▶ **TASK TO COMPLETE**: Return a word-for-word copy of the complete listing below.

▶ **THE DATA**:
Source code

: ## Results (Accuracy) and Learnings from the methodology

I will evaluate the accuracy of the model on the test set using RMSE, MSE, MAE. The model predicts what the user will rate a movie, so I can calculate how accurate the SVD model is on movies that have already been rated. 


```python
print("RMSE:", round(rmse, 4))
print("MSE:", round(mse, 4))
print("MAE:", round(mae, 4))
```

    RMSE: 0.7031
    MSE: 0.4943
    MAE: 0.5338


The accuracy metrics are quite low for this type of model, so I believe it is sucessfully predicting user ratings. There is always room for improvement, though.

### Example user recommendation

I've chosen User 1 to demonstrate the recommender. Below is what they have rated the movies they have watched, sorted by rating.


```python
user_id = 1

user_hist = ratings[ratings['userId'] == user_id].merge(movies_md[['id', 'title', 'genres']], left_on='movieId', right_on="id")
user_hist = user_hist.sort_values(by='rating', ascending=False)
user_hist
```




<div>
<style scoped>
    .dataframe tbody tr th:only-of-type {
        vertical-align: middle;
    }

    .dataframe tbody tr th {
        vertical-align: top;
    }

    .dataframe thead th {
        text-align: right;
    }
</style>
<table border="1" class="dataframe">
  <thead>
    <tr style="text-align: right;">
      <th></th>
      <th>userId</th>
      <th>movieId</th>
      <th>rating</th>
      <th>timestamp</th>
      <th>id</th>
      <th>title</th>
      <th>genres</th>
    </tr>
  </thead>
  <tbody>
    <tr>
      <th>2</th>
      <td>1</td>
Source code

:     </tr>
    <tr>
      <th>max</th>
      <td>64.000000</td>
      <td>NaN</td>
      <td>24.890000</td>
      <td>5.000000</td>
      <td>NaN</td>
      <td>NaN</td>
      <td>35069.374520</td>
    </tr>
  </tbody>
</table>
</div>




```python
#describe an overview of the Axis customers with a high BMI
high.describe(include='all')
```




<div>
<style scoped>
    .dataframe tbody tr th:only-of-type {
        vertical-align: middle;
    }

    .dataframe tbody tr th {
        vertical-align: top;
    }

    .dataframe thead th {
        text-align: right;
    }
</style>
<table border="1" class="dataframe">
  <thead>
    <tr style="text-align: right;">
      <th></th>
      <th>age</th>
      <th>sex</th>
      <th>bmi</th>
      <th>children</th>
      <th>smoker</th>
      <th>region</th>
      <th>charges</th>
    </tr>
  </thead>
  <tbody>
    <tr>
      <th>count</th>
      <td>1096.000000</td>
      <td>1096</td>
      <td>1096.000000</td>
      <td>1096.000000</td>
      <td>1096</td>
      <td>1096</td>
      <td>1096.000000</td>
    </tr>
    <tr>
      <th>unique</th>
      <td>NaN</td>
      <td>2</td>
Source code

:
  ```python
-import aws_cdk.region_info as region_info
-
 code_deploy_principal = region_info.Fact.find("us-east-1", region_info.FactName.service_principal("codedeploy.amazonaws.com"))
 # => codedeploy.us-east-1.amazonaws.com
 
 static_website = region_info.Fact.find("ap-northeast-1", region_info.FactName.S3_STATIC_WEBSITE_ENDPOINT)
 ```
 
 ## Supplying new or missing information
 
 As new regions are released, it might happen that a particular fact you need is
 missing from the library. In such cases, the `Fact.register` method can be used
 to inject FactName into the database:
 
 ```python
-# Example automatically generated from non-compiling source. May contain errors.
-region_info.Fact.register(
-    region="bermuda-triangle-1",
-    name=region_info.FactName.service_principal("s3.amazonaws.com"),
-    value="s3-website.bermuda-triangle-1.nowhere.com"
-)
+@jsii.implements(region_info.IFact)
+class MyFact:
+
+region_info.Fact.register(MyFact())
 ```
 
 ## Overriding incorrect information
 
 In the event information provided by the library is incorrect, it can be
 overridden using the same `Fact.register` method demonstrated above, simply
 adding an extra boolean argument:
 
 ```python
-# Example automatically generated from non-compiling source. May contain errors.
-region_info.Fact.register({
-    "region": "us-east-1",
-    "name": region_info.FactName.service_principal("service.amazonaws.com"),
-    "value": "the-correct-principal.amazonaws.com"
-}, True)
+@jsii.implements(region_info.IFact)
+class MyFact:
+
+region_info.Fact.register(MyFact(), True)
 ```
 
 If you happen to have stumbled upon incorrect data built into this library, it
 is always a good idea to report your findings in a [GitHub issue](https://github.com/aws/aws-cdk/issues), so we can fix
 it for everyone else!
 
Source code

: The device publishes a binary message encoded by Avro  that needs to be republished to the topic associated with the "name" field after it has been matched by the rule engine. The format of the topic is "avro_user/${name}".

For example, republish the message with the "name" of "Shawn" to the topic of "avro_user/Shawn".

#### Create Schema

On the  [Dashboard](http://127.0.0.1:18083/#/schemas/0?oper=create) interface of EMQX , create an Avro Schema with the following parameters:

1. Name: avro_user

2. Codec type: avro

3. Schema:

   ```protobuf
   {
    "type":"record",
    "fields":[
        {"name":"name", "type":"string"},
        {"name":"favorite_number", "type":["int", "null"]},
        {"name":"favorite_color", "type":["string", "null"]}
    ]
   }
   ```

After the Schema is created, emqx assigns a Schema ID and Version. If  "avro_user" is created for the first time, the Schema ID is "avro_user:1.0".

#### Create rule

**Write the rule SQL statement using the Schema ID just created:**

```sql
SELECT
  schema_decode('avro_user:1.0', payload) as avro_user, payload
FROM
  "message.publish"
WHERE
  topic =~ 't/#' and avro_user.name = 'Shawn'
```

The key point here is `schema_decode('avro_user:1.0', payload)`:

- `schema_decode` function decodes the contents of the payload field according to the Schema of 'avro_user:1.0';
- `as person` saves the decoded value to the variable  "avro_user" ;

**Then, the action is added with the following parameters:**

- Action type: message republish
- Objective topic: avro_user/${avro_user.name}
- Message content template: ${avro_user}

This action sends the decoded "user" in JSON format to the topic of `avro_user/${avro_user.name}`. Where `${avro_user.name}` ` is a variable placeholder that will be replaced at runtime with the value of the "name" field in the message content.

▶ **PROBLEM SOLUTION**:
Source code

: ## Results (Accuracy) and Learnings from the methodology

I will evaluate the accuracy of the model on the test set using RMSE, MSE, MAE. The model predicts what the user will rate a movie, so I can calculate how accurate the SVD model is on movies that have already been rated. 


```python
print("RMSE:", round(rmse, 4))
print("MSE:", round(mse, 4))
print("MAE:", round(mae, 4))
```

    RMSE: 0.7031
    MSE: 0.4943
    MAE: 0.5338


The accuracy metrics are quite low for this type of model, so I believe it is sucessfully predicting user ratings. There is always room for improvement, though.

### Example user recommendation

I've chosen User 1 to demonstrate the recommender. Below is what they have rated the movies they have watched, sorted by rating.


```python
user_id = 1

user_hist = ratings[ratings['userId'] == user_id].merge(movies_md[['id', 'title', 'genres']], left_on='movieId', right_on="id")
user_hist = user_hist.sort_values(by='rating', ascending=False)
user_hist
```




<div>
<style scoped>
    .dataframe tbody tr th:only-of-type {
        vertical-align: middle;
    }

    .dataframe tbody tr th {
        vertical-align: top;
    }

    .dataframe thead th {
        text-align: right;
    }
</style>
<table border="1" class="dataframe">
  <thead>
    <tr style="text-align: right;">
      <th></th>
      <th>userId</th>
      <th>movieId</th>
      <th>rating</th>
      <th>timestamp</th>
      <th>id</th>
      <th>title</th>
      <th>genres</th>
    </tr>
  </thead>
  <tbody>
    <tr>
      <th>2</th>
      <td>1</td>
Source code

:     </tr>
    <tr>
      <th>max</th>
      <td>64.000000</td>
      <td>NaN</td>
      <td>24.890000</td>
      <td>5.000000</td>
      <td>NaN</td>
      <td>NaN</td>
      <td>35069.374520</td>
    </tr>
  </tbody>
</table>
</div>




```python
#describe an overview of the Axis customers with a high BMI
high.describe(include='all')
```




<div>
<style scoped>
    .dataframe tbody tr th:only-of-type {
        vertical-align: middle;
    }

    .dataframe tbody tr th {
        vertical-align: top;
    }

    .dataframe thead th {
        text-align: right;
    }
</style>
<table border="1" class="dataframe">
  <thead>
    <tr style="text-align: right;">
      <th></th>
      <th>age</th>
      <th>sex</th>
      <th>bmi</th>
      <th>children</th>
      <th>smoker</th>
      <th>region</th>
      <th>charges</th>
    </tr>
  </thead>
  <tbody>
    <tr>
      <th>count</th>
      <td>1096.000000</td>
      <td>1096</td>
      <td>1096.000000</td>
      <td>1096.000000</td>
      <td>1096</td>
      <td>1096</td>
      <td>1096.000000</td>
    </tr>
    <tr>
      <th>unique</th>
      <td>NaN</td>
      <td>2</td>
Source code

:
  ```python
-import aws_cdk.region_info as region_info
-
 code_deploy_principal = region_info.Fact.find("us-east-1", region_info.FactName.service_principal("codedeploy.amazonaws.com"))
 # => codedeploy.us-east-1.amazonaws.com
 
 static_website = region_info.Fact.find("ap-northeast-1", region_info.FactName.S3_STATIC_WEBSITE_ENDPOINT)
 ```
 
 ## Supplying new or missing information
 
 As new regions are released, it might happen that a particular fact you need is
 missing from the library. In such cases, the `Fact.register` method can be used
 to inject FactName into the database:
 
 ```python
-# Example automatically generated from non-compiling source. May contain errors.
-region_info.Fact.register(
-    region="bermuda-triangle-1",
-    name=region_info.FactName.service_principal("s3.amazonaws.com"),
-    value="s3-website.bermuda-triangle-1.nowhere.com"
-)
+@jsii.implements(region_info.IFact)
+class MyFact:
+
+region_info.Fact.register(MyFact())
 ```
 
 ## Overriding incorrect information
 
 In the event information provided by the library is incorrect, it can be
 overridden using the same `Fact.register` method demonstrated above, simply
 adding an extra boolean argument:
 
 ```python
-# Example automatically generated from non-compiling source. May contain errors.
-region_info.Fact.register({
-    "region": "us-east-1",
-    "name": region_info.FactName.service_principal("service.amazonaws.com"),
-    "value": "the-correct-principal.amazonaws.com"
-}, True)
+@jsii.implements(region_info.IFact)
+class MyFact:
+
+region_info.Fact.register(MyFact(), True)
 ```
 
 If you happen to have stumbled upon incorrect data built into this library, it
 is always a good idea to report your findings in a [GitHub issue](https://github.com/aws/aws-cdk/issues), so we can fix
 it for everyone else!
 
Source code

: The device publishes a binary message encoded by Avro  that needs to be republished to the topic associated with the "name" field after it has been matched by the rule engine. The format of the topic is "avro_user/${name}".

For example, republish the message with the "name" of "Shawn" to the topic of "avro_user/Shawn".

#### Create Schema

On the  [Dashboard](http://127.0.0.1:18083/#/schemas/0?oper=create) interface of EMQX , create an Avro Schema with the following parameters:

1. Name: avro_user

2. Codec type: avro

3. Schema:

   ```protobuf
   {
    "type":"record",
    "fields":[
        {"name":"name", "type":"string"},
        {"name":"favorite_number", "type":["int", "null"]},
        {"name":"favorite_color", "type":["string", "null"]}
    ]
   }
   ```

After the Schema is created, emqx assigns a Schema ID and Version. If  "avro_user" is created for the first time, the Schema ID is "avro_user:1.0".

#### Create rule

**Write the rule SQL statement using the Schema ID just created:**

```sql
SELECT
  schema_decode('avro_user:1.0', payload) as avro_user, payload
FROM
  "message.publish"
WHERE
  topic =~ 't/#' and avro_user.name = 'Shawn'
```

The key point here is `schema_decode('avro_user:1.0', payload)`:

- `schema_decode` function decodes the contents of the payload field according to the Schema of 'avro_user:1.0';
- `as person` saves the decoded value to the variable  "avro_user" ;

**Then, the action is added with the following parameters:**

- Action type: message republish
- Objective topic: avro_user/${avro_user.name}
- Message content template: ${avro_user}

This action sends the decoded "user" in JSON format to the topic of `avro_user/${avro_user.name}`. Where `${avro_user.name}` ` is a variable placeholder that will be replaced at runtime with the value of the "name" field in the message content.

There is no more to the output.